The steps below, borrowed from Wisconsin History Day's A Student Guide to National History Day, provides easy to follow guidance on developing a thesis statement that relates to the National History Day theme.
Step 1: “Immigration to Milwaukee."
This is not a thesis statement yet because it doesn’t address a specific, narrow issue related to immigration to Milwaukee. What will the project examine? Health and sanitation in immigrant neighborhoods? Labor issues? The polka? There are thousands of immigration topics that a historian could research about Milwaukee. This topic needs to be narrowed quite a bit before it can be used to build a thesis.
Step 2: “Lizzie Black Kander and Jewish immigration to Milwaukee from 1880–1920.”
This is a nice and narrow topic, but it’s still not a thesis. This phrase expresses no opinion and makes no argument about the significance of Kander and Jewish immigration.
Step 3: “Lizzie Black Kander used her cooking classes and The Settlement Cookbook to teach Milwaukee’s Jewish immigrants about American culture.”

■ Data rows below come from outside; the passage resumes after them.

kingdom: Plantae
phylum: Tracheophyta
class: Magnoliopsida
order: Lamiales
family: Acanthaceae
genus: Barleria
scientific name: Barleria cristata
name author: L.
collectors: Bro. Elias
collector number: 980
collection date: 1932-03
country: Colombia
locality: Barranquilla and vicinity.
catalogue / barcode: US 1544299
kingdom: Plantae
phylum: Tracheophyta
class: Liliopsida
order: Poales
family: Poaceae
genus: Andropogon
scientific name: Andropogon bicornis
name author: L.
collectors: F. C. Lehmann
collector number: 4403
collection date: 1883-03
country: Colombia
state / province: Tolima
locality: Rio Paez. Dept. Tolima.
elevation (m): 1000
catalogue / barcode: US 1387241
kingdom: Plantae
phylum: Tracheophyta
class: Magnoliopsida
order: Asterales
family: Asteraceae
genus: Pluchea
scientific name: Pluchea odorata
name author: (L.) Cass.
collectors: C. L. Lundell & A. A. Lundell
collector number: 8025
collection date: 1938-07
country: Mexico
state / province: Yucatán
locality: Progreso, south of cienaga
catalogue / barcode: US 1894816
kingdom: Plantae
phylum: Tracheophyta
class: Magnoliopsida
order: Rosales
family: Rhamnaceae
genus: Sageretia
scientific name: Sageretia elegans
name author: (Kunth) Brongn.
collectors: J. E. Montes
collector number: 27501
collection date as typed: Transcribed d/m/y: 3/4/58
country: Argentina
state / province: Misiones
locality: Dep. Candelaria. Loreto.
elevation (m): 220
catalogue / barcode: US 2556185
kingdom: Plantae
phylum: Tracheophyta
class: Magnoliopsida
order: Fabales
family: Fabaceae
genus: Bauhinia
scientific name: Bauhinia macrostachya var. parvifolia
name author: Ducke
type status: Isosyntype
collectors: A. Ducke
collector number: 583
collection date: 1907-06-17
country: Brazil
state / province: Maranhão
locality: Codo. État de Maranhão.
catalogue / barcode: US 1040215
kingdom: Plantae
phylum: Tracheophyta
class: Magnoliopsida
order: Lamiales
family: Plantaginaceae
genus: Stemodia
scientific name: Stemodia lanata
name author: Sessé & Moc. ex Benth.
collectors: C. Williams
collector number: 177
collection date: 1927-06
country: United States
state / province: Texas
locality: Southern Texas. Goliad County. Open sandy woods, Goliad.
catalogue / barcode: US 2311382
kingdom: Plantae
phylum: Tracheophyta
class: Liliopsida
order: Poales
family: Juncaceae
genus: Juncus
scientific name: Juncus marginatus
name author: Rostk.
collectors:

This sentence is close to a thesis statement, but it isn’t quite there yet. The researcher now shows an opinion about the purpose of Kander’s work, but still doesn’t tell us why the topic is significant. What effects did The Settlement Cookbook and her cooking classes have? How did Kander’s actions change the lives of Jewish immigrants?
Step 4: “Through her cooking classes and The Settlement Cookbook, Lizzie Black Kander introduced Milwaukee’s Jewish immigrants to American culture, helping them assimilate and avoid ethnic discrimination.”
We have a winner! This thesis looks at a narrow topic, expresses an opinion, and evaluates the significance of the topic. A History Day project based on this thesis statement would discuss Kander’s work and show evidence that she helped immigrants assimilate and avoid discrimination.